GDP refers to the aggregate value-added that a country produces during a specified period of time. When a country exports, only value-added that it produced itself contributes to GDP. The value of intermediate goods imported is excluded. Existing input-output tables show the flow of intermediate goods within a country, but not the origin of the goods. To fill the information void, the OECD and World Trade Organization (WTO) in May released tables that integrated input-output and trade data. By using these tables, intermediate goods can be identified by industry and country of origin, enabling analysis of the flow of international value-added moving through the value chain.

China became the world's factory after it joined the WTO on December 11, 2001. Between 2001 and 2012, China's trade with the world grew at an annual average rate of 20.2% and trade within Northeast Asia benefited handsomely.

Korea's trade with China rose 6.8 times from US$31.5 billion in 2001 to US$215.1 billion in 2012. In 2004, China replaced the US as Korea's No. 1 trade partner.

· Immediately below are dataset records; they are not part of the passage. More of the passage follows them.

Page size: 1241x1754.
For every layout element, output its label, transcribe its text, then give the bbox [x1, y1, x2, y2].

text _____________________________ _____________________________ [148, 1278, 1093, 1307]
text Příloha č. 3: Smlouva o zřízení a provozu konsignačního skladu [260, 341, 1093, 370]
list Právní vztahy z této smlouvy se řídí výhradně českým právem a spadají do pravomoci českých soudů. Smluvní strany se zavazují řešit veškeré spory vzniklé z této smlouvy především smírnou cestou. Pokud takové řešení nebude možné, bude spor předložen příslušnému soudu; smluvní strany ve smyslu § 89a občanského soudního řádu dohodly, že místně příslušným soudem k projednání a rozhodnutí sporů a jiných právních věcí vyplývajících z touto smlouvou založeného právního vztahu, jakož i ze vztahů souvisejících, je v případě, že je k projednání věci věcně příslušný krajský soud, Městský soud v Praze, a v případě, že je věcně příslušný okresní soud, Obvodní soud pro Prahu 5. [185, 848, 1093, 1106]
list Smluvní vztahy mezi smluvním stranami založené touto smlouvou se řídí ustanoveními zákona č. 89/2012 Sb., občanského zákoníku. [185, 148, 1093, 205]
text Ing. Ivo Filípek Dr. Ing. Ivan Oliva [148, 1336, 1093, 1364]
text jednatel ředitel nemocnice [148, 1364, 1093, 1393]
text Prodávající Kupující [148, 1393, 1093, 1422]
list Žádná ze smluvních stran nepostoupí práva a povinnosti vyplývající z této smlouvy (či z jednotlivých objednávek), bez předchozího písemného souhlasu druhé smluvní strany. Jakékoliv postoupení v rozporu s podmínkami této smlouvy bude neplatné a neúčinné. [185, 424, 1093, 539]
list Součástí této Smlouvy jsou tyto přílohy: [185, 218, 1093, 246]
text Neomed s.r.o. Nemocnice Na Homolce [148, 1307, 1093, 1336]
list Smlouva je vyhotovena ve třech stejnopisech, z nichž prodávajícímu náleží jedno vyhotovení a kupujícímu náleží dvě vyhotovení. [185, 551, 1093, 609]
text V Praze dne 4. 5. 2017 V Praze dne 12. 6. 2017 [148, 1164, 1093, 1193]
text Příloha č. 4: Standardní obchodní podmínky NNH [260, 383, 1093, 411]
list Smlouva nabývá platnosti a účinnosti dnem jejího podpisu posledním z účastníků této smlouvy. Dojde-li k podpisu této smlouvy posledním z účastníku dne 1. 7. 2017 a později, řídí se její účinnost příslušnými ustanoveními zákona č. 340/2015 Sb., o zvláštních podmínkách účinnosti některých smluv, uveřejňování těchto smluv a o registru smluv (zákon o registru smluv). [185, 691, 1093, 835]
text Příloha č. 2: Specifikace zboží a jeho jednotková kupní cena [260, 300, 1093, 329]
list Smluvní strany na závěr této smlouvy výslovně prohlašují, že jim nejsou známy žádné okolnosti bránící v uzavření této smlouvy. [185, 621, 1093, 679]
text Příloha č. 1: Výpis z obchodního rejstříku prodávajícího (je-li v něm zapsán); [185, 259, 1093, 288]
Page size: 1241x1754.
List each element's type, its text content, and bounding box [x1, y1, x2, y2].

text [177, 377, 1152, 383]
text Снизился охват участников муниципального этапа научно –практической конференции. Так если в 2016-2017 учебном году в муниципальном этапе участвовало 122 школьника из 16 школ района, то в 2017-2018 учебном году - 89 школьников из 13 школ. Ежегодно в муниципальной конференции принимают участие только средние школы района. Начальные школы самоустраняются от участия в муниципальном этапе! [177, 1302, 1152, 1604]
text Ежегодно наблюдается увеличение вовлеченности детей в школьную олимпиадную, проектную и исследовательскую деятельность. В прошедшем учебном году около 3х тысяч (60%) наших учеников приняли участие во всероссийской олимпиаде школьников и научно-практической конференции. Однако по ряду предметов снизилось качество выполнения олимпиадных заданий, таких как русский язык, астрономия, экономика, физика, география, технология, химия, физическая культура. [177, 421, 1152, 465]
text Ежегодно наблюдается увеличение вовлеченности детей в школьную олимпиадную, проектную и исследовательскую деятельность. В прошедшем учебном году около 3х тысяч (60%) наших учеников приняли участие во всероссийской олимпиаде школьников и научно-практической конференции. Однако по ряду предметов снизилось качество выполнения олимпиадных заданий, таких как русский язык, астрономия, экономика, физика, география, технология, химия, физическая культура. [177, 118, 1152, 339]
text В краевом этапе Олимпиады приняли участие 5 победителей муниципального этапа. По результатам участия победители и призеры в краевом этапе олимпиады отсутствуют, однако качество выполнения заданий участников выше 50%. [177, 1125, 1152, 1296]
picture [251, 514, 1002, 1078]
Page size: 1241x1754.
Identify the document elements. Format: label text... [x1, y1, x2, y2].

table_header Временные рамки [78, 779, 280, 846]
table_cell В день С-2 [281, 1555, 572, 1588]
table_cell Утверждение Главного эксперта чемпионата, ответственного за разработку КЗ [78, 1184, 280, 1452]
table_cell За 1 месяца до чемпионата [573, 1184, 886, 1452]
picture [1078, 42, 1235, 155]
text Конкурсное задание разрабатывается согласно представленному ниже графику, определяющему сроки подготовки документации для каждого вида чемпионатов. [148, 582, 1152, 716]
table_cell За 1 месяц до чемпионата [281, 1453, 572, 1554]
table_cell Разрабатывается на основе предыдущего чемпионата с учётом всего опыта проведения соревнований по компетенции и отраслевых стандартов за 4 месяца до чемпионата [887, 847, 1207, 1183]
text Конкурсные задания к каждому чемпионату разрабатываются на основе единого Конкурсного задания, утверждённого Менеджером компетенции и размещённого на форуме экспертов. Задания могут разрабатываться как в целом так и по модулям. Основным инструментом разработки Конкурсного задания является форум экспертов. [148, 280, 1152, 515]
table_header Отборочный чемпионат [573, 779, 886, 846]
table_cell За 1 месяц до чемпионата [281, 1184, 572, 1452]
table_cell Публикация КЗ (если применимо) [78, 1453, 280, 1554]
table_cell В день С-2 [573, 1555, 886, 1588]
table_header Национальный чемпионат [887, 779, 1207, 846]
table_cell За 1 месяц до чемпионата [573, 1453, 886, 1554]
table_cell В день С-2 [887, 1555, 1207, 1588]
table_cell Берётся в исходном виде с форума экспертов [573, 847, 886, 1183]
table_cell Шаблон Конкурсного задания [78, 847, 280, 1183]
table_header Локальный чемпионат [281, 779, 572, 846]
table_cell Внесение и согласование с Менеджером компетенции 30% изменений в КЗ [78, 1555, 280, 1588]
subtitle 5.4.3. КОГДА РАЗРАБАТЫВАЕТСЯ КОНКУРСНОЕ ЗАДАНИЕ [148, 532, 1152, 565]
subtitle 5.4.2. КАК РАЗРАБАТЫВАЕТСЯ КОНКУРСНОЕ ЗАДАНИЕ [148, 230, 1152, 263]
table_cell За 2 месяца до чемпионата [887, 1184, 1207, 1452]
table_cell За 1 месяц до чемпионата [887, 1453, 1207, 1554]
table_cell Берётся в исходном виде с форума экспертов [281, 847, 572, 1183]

Trade between Korea, China and Japan ballooned from US$124.1 billion in 1995 to US$650.9 billion in 2012. During this period, Korea's trade surplus with China sharply increased and its trade deficit with Japan expanded. This implies that the region's division of labor -- Japan's core components + Korea's intermediate goods + China's labor -- is intensifying. However, this stream of value-added cannot be easily identified with conventional trade statistics. This paper analyzes it with the new OECD-WTO Trade in Value-Added (TiVA).